__Text excerpt__
◇ ◇ ◇

Dangote Cement Plc has released its earnings report for the first nine months of 2020. The result shows that Nigeria’s largest cement maker made a profit of ₦208.685 billion from January to September, as against ₦154.350 billion recorded in the same period of last year. That represents a 35% increase.
The company posted ₦761.444 billion in turnover or total sales (sometimes referred to as gross revenue), which is 12% higher than the ₦679.791 billion seen in the comparative period of 2019. Sales volume totalled 19.21 million tonnes for the period compared to 18.02 million last year, showing a 6.6% increase.
Similarly, profit before tax rose by 38% to ₦271.960 billion for the period, from ₦197.680 billion recorded in the same period 2019. The figures were disclosed in an interim financial report the company posted on the website of the Nigerian Stock Exchange on Friday.
The impressive performance comes in spite of a challenging environment amid the Covid-19 outbreak but is not surprising given the company was resilient in Q2 and a pick-up in demand was expected following the eased lockdown, notes Seun Adara, a senior analyst at investment bank Meristem Nigeria. “The same factor played out in its pan-African operations. So you see higher volumes there and in Nigeria.”

◇ ◇ ◇

__Problem details__
Extend the article on Dangote Cement's earnings for the first nine months of 2020, picking up right after its last paragraph.

__Dataset__
◇ ◇ ◇

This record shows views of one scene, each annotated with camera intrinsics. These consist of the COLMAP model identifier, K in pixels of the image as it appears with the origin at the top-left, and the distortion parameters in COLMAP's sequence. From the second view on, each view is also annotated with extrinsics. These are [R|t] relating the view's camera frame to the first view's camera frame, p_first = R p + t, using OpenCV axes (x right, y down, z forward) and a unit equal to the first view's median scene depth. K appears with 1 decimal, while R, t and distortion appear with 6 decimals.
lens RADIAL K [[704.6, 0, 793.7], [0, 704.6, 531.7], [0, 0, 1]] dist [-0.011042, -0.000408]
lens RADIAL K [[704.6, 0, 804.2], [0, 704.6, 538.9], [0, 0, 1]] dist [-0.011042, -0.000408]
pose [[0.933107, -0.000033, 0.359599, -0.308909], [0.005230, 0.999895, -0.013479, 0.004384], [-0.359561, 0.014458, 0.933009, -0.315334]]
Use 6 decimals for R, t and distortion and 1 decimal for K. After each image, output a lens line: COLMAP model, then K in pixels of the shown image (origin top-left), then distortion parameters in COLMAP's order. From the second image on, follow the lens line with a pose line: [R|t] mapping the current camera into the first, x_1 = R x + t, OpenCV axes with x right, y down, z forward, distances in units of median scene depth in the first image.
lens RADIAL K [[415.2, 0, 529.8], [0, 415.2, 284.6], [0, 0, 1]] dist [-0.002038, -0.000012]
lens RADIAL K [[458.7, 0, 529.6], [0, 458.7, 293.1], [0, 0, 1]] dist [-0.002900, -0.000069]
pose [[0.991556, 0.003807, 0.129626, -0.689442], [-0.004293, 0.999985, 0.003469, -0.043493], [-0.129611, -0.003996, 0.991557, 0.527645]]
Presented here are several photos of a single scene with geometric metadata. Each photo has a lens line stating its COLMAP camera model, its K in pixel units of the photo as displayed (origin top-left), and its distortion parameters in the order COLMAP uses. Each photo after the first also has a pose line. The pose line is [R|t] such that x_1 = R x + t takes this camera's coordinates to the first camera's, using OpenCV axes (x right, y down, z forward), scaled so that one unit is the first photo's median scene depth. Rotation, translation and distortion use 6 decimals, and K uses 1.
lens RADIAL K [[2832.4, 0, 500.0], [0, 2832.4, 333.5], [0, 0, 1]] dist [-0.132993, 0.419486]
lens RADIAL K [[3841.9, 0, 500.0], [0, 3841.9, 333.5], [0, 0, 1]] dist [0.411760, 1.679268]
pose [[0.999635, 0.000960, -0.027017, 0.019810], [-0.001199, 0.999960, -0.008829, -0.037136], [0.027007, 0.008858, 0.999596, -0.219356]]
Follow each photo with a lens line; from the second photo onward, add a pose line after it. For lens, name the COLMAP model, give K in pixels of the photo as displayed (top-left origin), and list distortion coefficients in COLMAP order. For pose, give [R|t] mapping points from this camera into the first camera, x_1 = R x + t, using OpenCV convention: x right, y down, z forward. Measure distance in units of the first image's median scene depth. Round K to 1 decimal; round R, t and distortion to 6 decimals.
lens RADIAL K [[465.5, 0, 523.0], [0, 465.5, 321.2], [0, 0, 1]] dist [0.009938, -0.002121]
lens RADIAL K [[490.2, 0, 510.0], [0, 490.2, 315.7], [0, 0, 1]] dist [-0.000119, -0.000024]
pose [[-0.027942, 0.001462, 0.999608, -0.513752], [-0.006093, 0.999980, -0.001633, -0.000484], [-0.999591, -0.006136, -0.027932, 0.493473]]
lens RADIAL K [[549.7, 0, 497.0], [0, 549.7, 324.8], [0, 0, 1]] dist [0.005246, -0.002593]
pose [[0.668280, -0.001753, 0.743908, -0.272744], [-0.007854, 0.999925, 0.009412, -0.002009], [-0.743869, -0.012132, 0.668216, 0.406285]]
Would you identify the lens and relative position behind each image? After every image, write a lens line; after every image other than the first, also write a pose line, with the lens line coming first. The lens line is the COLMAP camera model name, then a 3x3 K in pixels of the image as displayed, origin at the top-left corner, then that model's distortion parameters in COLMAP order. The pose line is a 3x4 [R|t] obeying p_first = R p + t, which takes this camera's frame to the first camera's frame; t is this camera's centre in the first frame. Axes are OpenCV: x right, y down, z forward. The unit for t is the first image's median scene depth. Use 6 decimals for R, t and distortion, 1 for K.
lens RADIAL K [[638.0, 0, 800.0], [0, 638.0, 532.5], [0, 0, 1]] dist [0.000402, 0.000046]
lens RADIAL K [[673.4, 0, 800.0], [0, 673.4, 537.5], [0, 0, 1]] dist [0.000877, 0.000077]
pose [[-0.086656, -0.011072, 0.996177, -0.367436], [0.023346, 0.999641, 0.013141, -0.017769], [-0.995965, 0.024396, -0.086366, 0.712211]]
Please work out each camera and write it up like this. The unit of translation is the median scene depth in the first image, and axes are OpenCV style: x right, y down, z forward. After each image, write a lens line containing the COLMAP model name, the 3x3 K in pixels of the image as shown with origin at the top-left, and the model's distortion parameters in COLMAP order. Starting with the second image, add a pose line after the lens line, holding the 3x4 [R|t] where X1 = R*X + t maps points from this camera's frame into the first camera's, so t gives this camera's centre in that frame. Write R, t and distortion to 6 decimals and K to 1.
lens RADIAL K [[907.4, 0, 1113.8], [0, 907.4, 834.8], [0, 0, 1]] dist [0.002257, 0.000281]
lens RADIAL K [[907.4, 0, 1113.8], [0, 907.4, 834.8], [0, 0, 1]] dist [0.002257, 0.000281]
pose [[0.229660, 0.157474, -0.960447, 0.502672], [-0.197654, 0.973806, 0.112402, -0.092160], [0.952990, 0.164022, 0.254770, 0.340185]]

◇ ◇ ◇

__Result__
After a slowdown in economic activity early on in the year due to the pandemic, Dangote Cement has seen a “strong appetite for real estate investment and the recovery of infrastructure spending in Nigeria, where sales volumes were up 40% in the quarter,” group CEO Michel Puchercos said. The company also saw major boosts in the sale of cement and clinker revenue-generating units.
More so, with border conditions “more friendly” now after strict closures in 2019, there were higher export volumes via land in the third quarter, Seun explained, adding that “shipments of clinker made through the newly commissioned Apapa export terminal, which was non-existent last year, also boosted sales and revenue performance.”
Dangote Cement further reported a rise in Basic and Diluted Earnings Per Share (EPS), which indicates how much money the company made for each share of its stock, from ₦9.10 to ₦12.25, equivalent to a 35% growth.
But on the flip side, the company saw an 8.9% drop in total equity – the difference between total assets and total liabilities, and a measure of the value belonging to shareholders. The fall in equity, from ₦897.937 billion to ₦818.275 billion, was due to increases in trade and other payables by 19.7% and in other financial liabilities by 35.5%.
Dangote Cement has said it would carry out a 10% share buyback, a move that will see the company use accumulated cash to repurchase its own shares from the market, thereby reducing stock available to the public. That would help raise share prices that have been low for some time as well as boost investors’ confidence in the company, notes David Adu, another analyst at the Lagos-based bank.
“The company is looking to firm up its share price which has suffered for a while. With less supply of shares available to the market, the reduced dilution will send prices higher, earnings per share will go up, and remaining shareholders get to benefit more,” David said. However, nothing definite has come yet from the board of directors on the plan, which was announced last December.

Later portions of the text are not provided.